Each sub-agent is still one of the three patterns inside {Mỗi sub-agent bên trong vẫn là một trong ba pattern}. The orchestrator’s job is routing, not replacing ReAct/Reflection/Planning {Việc orchestrator là routing, không thay ReAct/Reflection/Planning}.


Choosing a pattern by task {Chọn pattern theo task}

Task shapeStart hereAvoid
Open-ended research, unknown stepsReActRigid upfront plan
Single-shot quality (email, summary, review)ReflectionUnnecessary tool loops
Repeatable workflow, SOPPlanningReAct wandering
High parallelism, stable tool graphReWOO / PlanningStep-by-step ReAct
Long horizon, branching decisionsHierarchical planning + evalFlat ReAct without budgets
Coding agent in IDEReAct + Reflection on diffPlan-only without file I/O

Ask three questions before shipping {Hỏi ba câu trước khi ship}:

  1. Does the next action depend on live observations? → ReAct {Bước tiếp phụ thuộc observation live? → ReAct}.
  2. Is the output graded on quality, not tool count? → Reflection {Output chấm theo chất lượng, không phải số tool? → Reflection}.
  3. Can you write the steps before running? → Planning {Viết được bước trước khi chạy? → Planning}.

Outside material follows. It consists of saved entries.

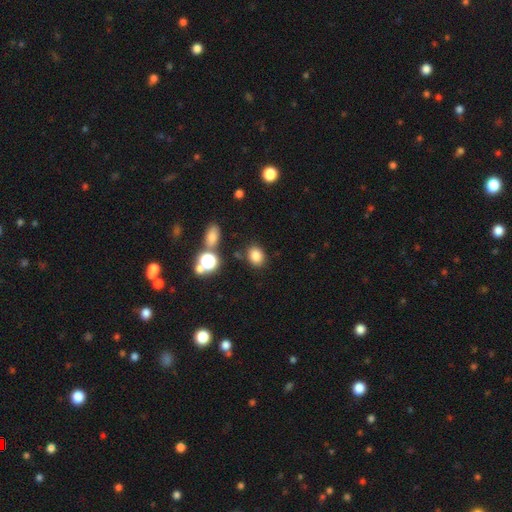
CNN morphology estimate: Smooth or featured? Predicted: smooth (p=0.81). How rounded? Predicted: in between (p=0.53). Merging? Predicted: none (p=0.81).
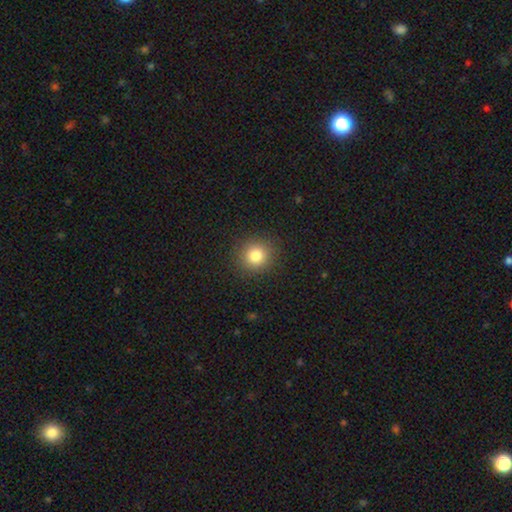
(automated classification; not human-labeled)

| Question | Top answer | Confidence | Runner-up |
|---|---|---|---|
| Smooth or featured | smooth | 82% | star or artifact (11%) |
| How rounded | round | 90% | in between (9%) |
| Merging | none | 90% | minor disturbance (7%) |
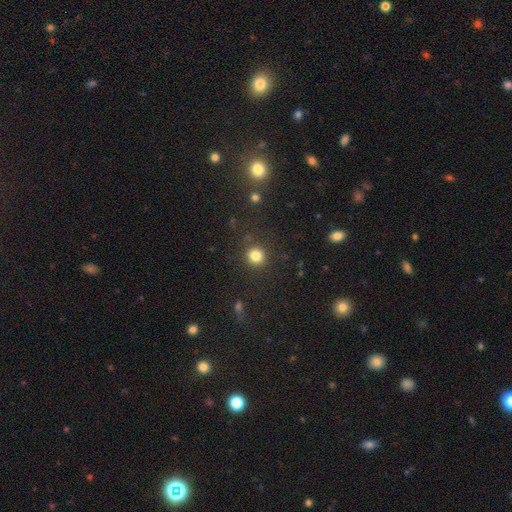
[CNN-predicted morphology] A smooth galaxy with no disk features (82%) that is round (92%). Merging: none (87%).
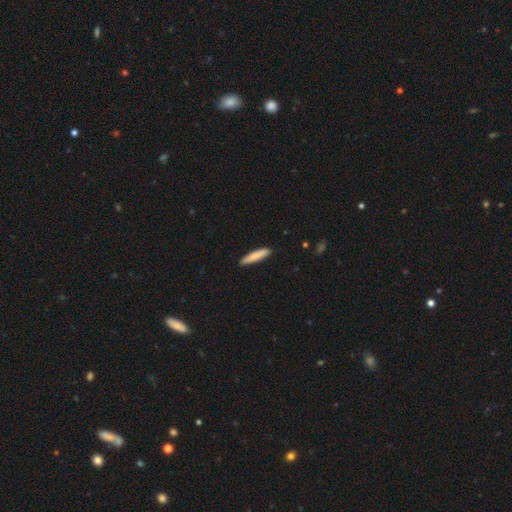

Failure modes and guardrails {Failure mode và guardrail}

Agents fail differently from single-turn LLMs {Agent fail khác LLM single-turn}. Production guardrails from Parts 4, 7, and 9:

FailureSymptomGuardrail
Infinite loopSame Action repeatedmax_steps, action dedup, diminishing returns detector
Hallucinated toolsAction calls unknown functionTool registry whitelist; reject + retry prompt
Runaway costToken budget blown in one runPer-run $ cap, cumulative token counter, step pricing alerts
Context overflowTruncated mid-traceRolling summary, observation compression (Part 5)
Silent wrong answerConfident but incorrectEval harness (Part 7), Reflection gate, human-in-the-loop
Unsafe tool callDestructive write/deletePermission tiers, confirmation UI, sandboxed execution
MAX_STEPS = 12
MAX_TOKENS_PER_RUN = 80_000
seen_actions: set[str] = set()

for step in range(MAX_STEPS):
    response = llm(messages, tools=registry)
    total_tokens += response.usage.total_tokens
    if total_tokens > MAX_TOKENS_PER_RUN:
        raise BudgetExceeded()

    if response.tool_calls:
        action_key = canonicalize(response.tool_calls)
        if action_key in seen_actions:
            messages.append({"role": "user", "content": "Duplicate action. Try a different approach or answer."})
            continue
        seen_actions.add(action_key)
        # execute tools, append observations ...
    else:
        return response.content  # final answer

raise MaxStepsExceeded()

Ship criterion: An agent without max_steps, budget tracking, and eval regression tests is a demo — not production {Tiêu chí ship: Agent không có max_steps, budget tracking, và eval regression test là demo — không phải production}.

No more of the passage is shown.